* [Text under study]:
BigDataflow is a distributed interprocedural dataflow analysis framework for analyzing the program of millions lines of code in minutes.
As the distributed analysis framework is implemented atop the general distributed graph processing platform (i.e., Apache Giraph), ensure that you have already installed Java and Hadoop before employing BigDataflow on your machines.
Versions for use with BigDataflow:
- jdk version >= 1.8.0.
- Apache Hadoop >= 2.7.2 , or EMR version >= 3.14.0
Apache Hadoop has three different installation modes: Standalone
, Pseudo-distributed
, and Fully Distributed
.
If you plan to run BigDataflow on the cloud (i.e. in Fully Distributed
mode), you can just skip the Installing Hadoop in Local Mode part and directly employ BigDataflow with no need for installing hadoop
. Otherwise, you have to prepare a Hadoop environment on your local machine/cluster as follows.
1, Download the Hadoop file.

* [Records]:
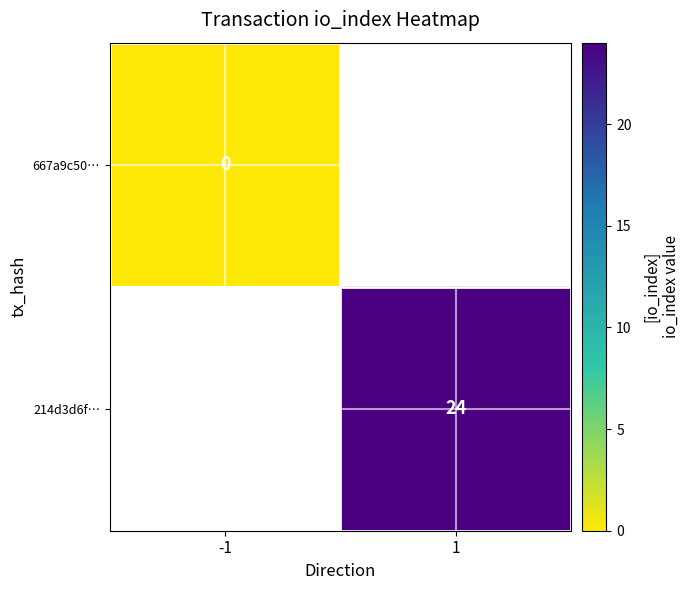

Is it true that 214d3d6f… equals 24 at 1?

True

* * *

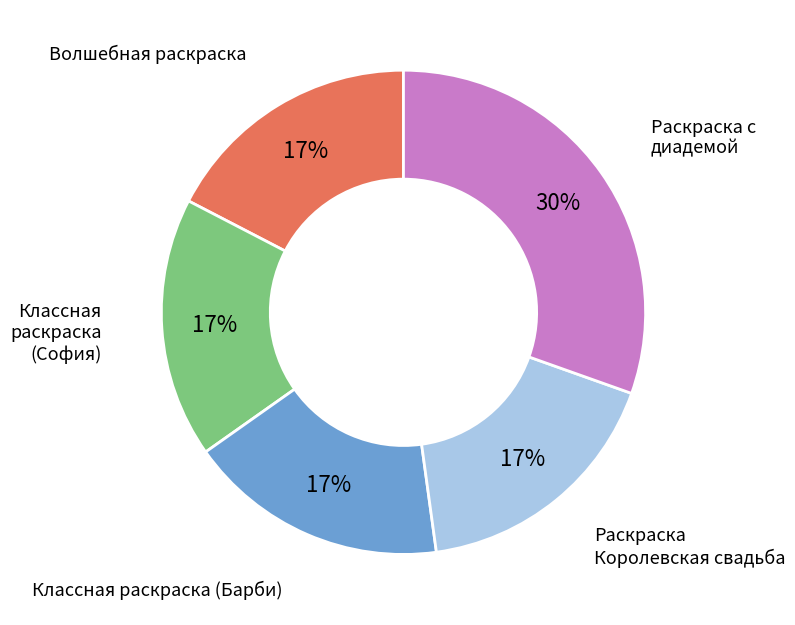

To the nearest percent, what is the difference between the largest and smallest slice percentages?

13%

* [Explore the material]:
1. Decide whether each statement below agrees with the text on BigDataflow: (a) BigDataflow is built on top of Apache Giraph; (b) BigDataflow can be used with a JDK as old as version 1.7; (c) running BigDataflow on the cloud still requires a local Hadoop installation. For each, answer yes or no and quote the deciding words of the text.
2. Duplicate the passage of the text on BigDataflow from "As the distributed" up to and including "version >= 1.8.0.".

* [Response list]:
1.
(a) Yes: "implemented atop the general distributed graph processing platform (i.e., Apache Giraph)"
(b) No: "jdk version >= 1.8.0."
(c) No: "directly employ BigDataflow with no need for installing hadoop"

2.
As the distributed analysis framework is implemented atop the general distributed graph processing platform (i.e., Apache Giraph), ensure that you have already installed Java and Hadoop before employing BigDataflow on your machines.
Versions for use with BigDataflow:
- jdk version >= 1.8.0.